“While few people are happy with the process, the ongoing mantra is ‘at least it’s a physician-driven system,’” Dr. Edelstein said, adding that many groups have tried and failed to replace the RUC. “It remains the single most-effective and least-expensive alternative for code valuation.”
The RUC represents the entire medical profession, with most involved direct patient care accounting for a high percentage of Medicare expenditures. The 31 voting positions are comprised of 21 ABMS members, with the remaining seats devoted to primary care, internal medicine sub-specialties, osteopathic, and AMA representatives. A two-thirds majority is needed to recommend a value.
The process to determine a code’s value begins with a survey completed by physicians of all involved specialties. The survey data is evaluated by RUC with final recommendations submitted to CMS, which publishes proposed and final rules annually. Historically the CMS has accepted about 90% of the RUC’s recommended values.

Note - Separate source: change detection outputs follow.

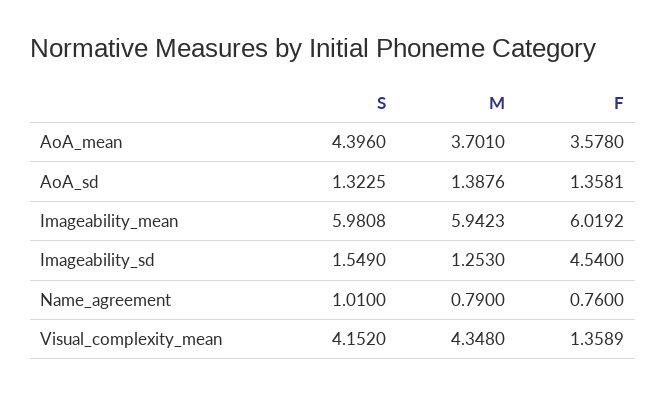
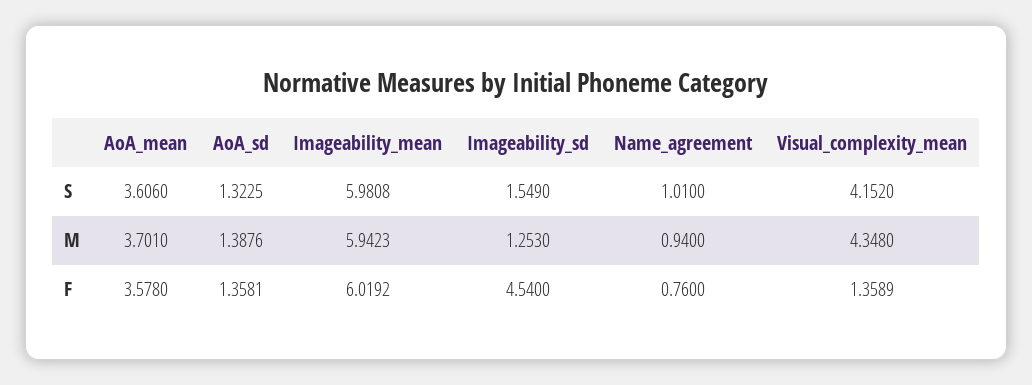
  {
    "S": {
-     "AoA_mean": 4.396,
+     "AoA_mean": 3.606,
      "AoA_sd": 1.3225,
      "Imageability_mean": 5.9808,
      "Imageability_sd": 1.549,
      "Name_agreement": 1.01,
      "Visual_complexity_mean": 4.152
    },
    "M": {
      "AoA_mean": 3.701,
      "AoA_sd": 1.3876,
      "Imageability_mean": 5.9423,
      "Imageability_sd": 1.253,
-     "Name_agreement": 0.79,
+     "Name_agreement": 0.94,
      "Visual_complexity_mean": 4.348
    },
    "F": {
      "AoA_mean": 3.578,
      "AoA_sd": 1.3581,
      "Imageability_mean": 6.0192,
      "Imageability_sd": 4.54,
      "Name_agreement": 0.76,
      "Visual_complexity_mean": 1.3589
    }
  }

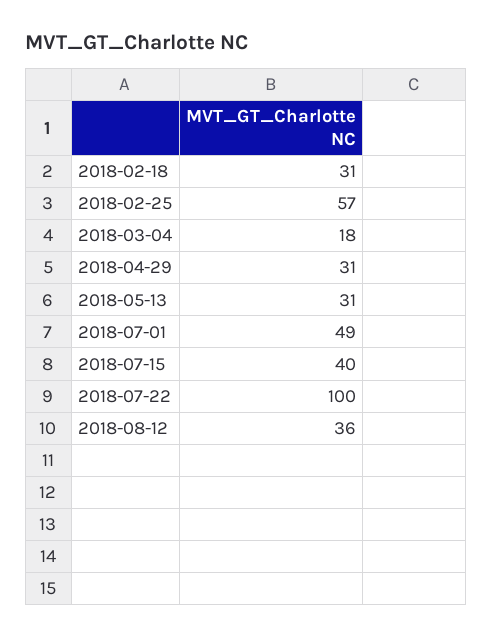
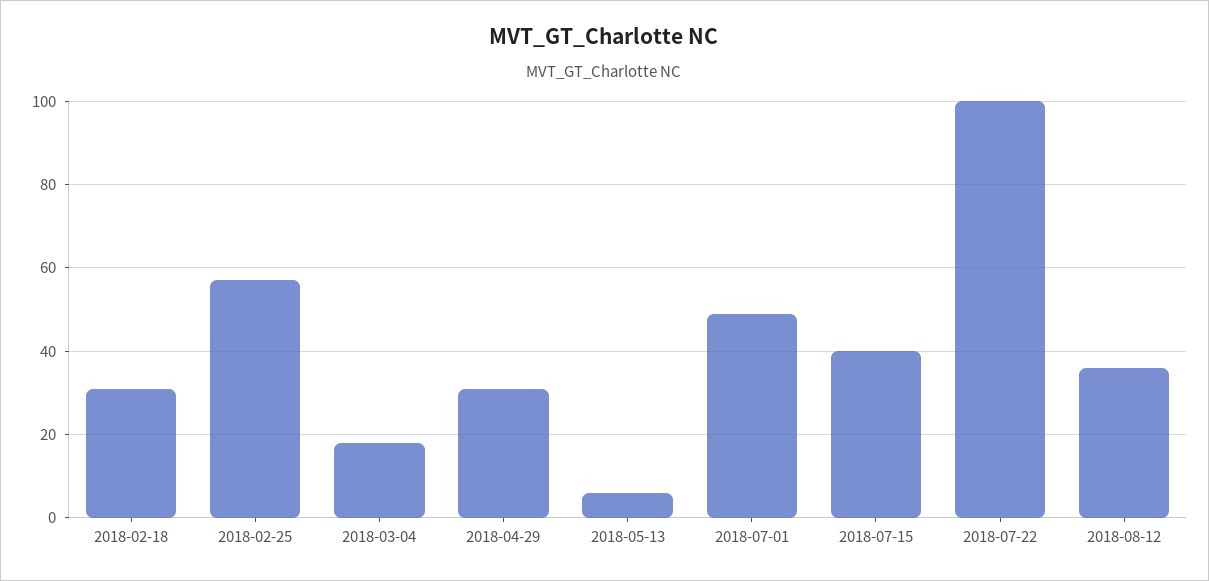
  {
    "2018-02-18": 31,
    "2018-02-25": 57,
    "2018-03-04": 18,
    "2018-04-29": 31,
-   "2018-05-13": 31,
+   "2018-05-13": 5,
    "2018-07-01": 49,
    "2018-07-15": 40,
    "2018-07-22": 100,
    "2018-08-12": 36
  }

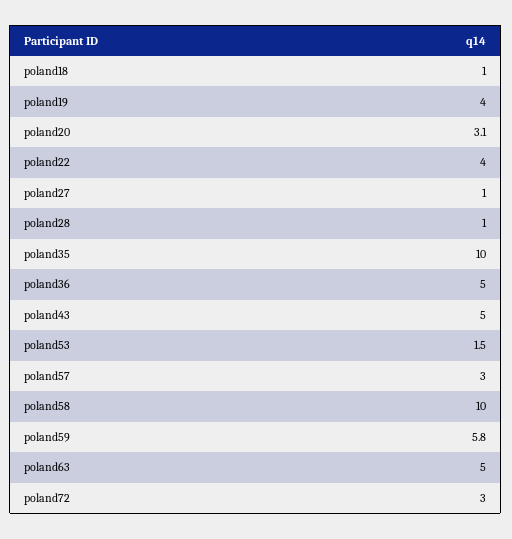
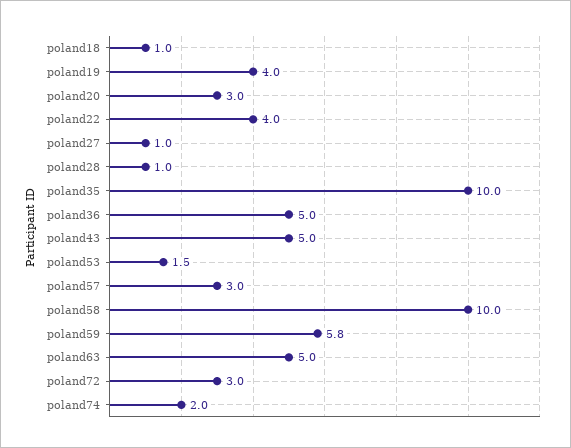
  {
    "poland18": 1,
    "poland19": 4,
-   "poland20": 3.1,
+   "poland20": 3,
    "poland22": 4,
    "poland27": 1,
    "poland28": 1,
    "poland35": 10,
    "poland36": 5,
    "poland43": 5,
    "poland53": 1.5,
    "poland57": 3,
    "poland58": 10,
    "poland59": 5.8,
    "poland63": 5,
-   "poland72": 3
+   "poland72": 3,
+   "poland74": 2
  }

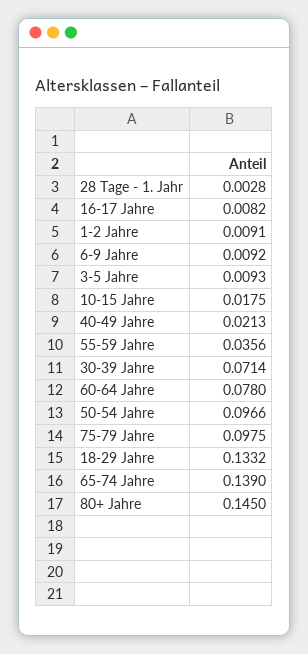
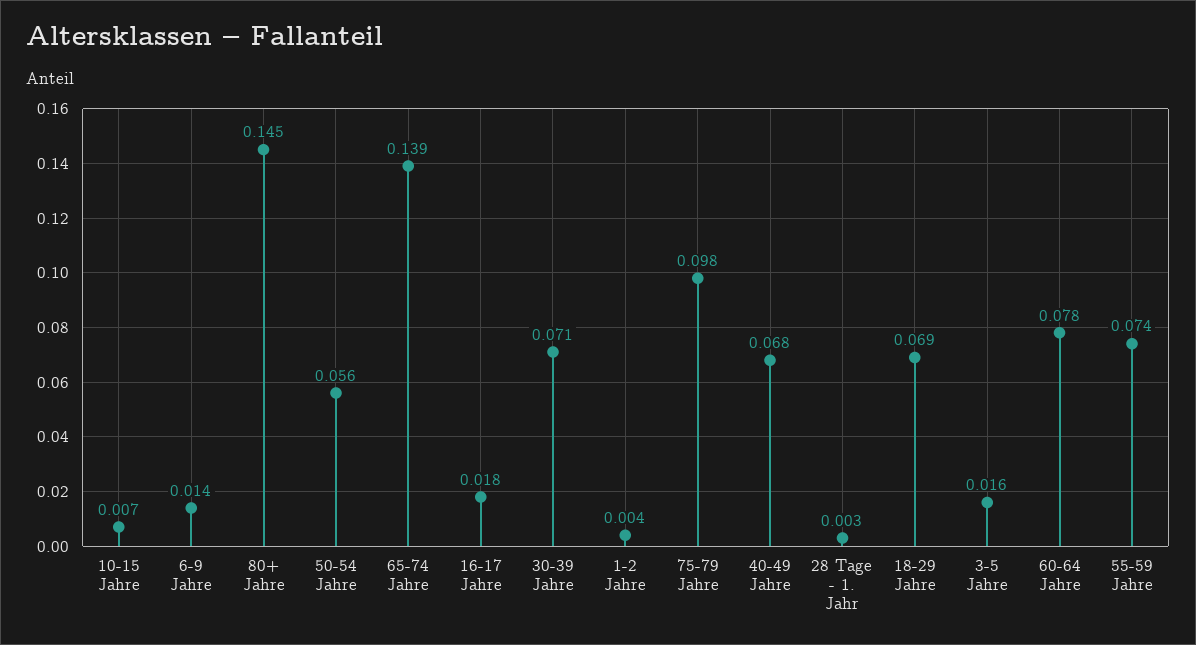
  {
    "28 Tage - 1. Jahr": 0.0028,
-   "16-17 Jahre": 0.0082,
+   "16-17 Jahre": 0.018,
-   "1-2 Jahre": 0.0091,
+   "1-2 Jahre": 0.004,
-   "6-9 Jahre": 0.0092,
+   "6-9 Jahre": 0.014,
-   "3-5 Jahre": 0.0093,
+   "3-5 Jahre": 0.016,
-   "10-15 Jahre": 0.0175,
+   "10-15 Jahre": 0.007,
-   "40-49 Jahre": 0.0213,
+   "40-49 Jahre": 0.068,
-   "55-59 Jahre": 0.0356,
+   "55-59 Jahre": 0.074,
    "30-39 Jahre": 0.0714,
    "60-64 Jahre": 0.078,
-   "50-54 Jahre": 0.0966,
+   "50-54 Jahre": 0.056,
    "75-79 Jahre": 0.0975,
-   "18-29 Jahre": 0.1332,
+   "18-29 Jahre": 0.069,
    "65-74 Jahre": 0.139,
    "80+ Jahre": 0.145
  }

But things don’t always run smoothly, according to Dr. Edelstein.
“In 2016 we saw an atypical CMS overreach, creating cuts well beyond what the RUC already lowered. This was due in part to CMS’ misinterpretations and misperceptions about new technology, drugs, over-utilization, and excess post-op visits,” he said.
The AAO passionately and aggressively opposed these cuts, which would have resulted in decreases of 16% to 33% in the five affected codes through an appeals process known as “refinement.” Fortunately, CMS accepted the rebuttal, reversed the cuts and restored the proposed RUC values.